Design and synthesis of aromatic molecules for probing electric-fields at the nanoscale

TL;DR

This paper introduces halogenated organic dyes as nanoscale electric field probes, demonstrating enhanced Stark effects through DFT calculations and synthesizing a new fluorinated molecule with promising properties for spectroscopy.

Contribution

It presents a novel approach using halogenated dyes for electric field probing at the nanoscale, including theoretical analysis and synthesis of new fluorinated molecules.

Findings

Fluorination increases dipole difference in molecules.

DFT calculations show enhanced Stark coefficients.

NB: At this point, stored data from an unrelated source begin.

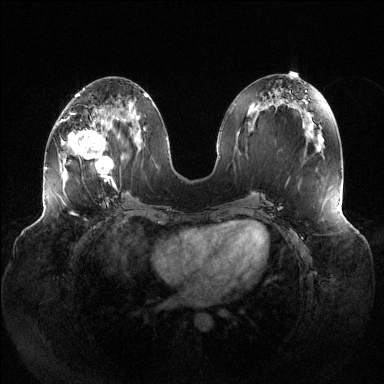
Breast MRI (dynamic contrast-enhanced), one axial slice. Position 54 of 144 along the scan axis. Dynamic contrast-enhanced series, time point 2 of 6 at this slice position (early post-contrast). 1.5 T. TE 1.5 ms, TR 4.6 ms. 1.2 mm slice thickness. 384 × 384 image matrix, field of view 430 × 430 mm. Female patient.
Structures marked on this image (semi-automatic segmentation, software-assisted and operator-edited):
- enhancing-tissue mask used for the functional tumour volume (all voxels passing the contrast-enhancement thresholds inside the analysis volume; usually the tumour): bounding box (x1, y1, x2, y2) in pixels: (68, 112, 116, 188)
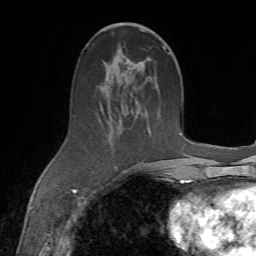
Breast MRI (dynamic contrast-enhanced), one axial slice; position 35 of 72 along the scan axis; cropped to one breast; dynamic contrast-enhanced series, time point 2 of 7 at this slice position (early post-contrast); 1.5 T; TE 4.3 ms, TR 8.7 ms; 256 × 256 image matrix, field of view 180 × 180 mm. Female patient.
Annotated regions visible in this slice (semi-automatically segmented with operator editing):
- enhancing-tissue mask used for the functional tumour volume (all voxels passing the contrast-enhancement thresholds inside the analysis volume; usually the tumour): box from (x=100, y=32) to (x=167, y=174) px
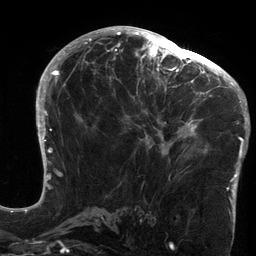
Breast MRI (dynamic contrast-enhanced), one axial slice. Position 72 of 134 along the scan axis. Cropped to one breast. Dynamic contrast-enhanced series, time point 2 of 6 at this slice position (early post-contrast). 3 T. TE 2.7 ms, TR 6.5 ms. 1.2 mm slice thickness. 256 × 256 image matrix, field of view 200 × 200 mm. Female patient.
Outlined on this slice (semi-automatically segmented with operator editing):
- enhancing-tissue mask used for the functional tumour volume (all voxels passing the contrast-enhancement thresholds inside the analysis volume; usually the tumour): bounding box <119,64,213,157> (left, top, right, bottom; pixels)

Synthesis and spectroscopy of 3-fluoroterrylene are reported.

Abstract

We propose using halogenated organic dyes as nanoprobes for electric field and show their greatly enhanced Stark coefficients using density functional theory (DFT) calculations. We analyse halogenated variants of three molecules that have been of interest for cryogenic single molecule spectroscopy, perylene, terrylene, and dibenzoterrylene, with the zero-phonon optical transitions at blue, red, and near infrared. Out of all the combinations of halides and binding sites that are calculated, we have found that fluorination of the optimum binding site induces a dipole difference between ground and excited states larger than 0.5 D for all three molecules with the highest value of 0.69 D for fluoroperylene. We also report on synthesis of 3-fluoroterrylene and bulk spectroscopy of this compound in liquid and solid organic environments.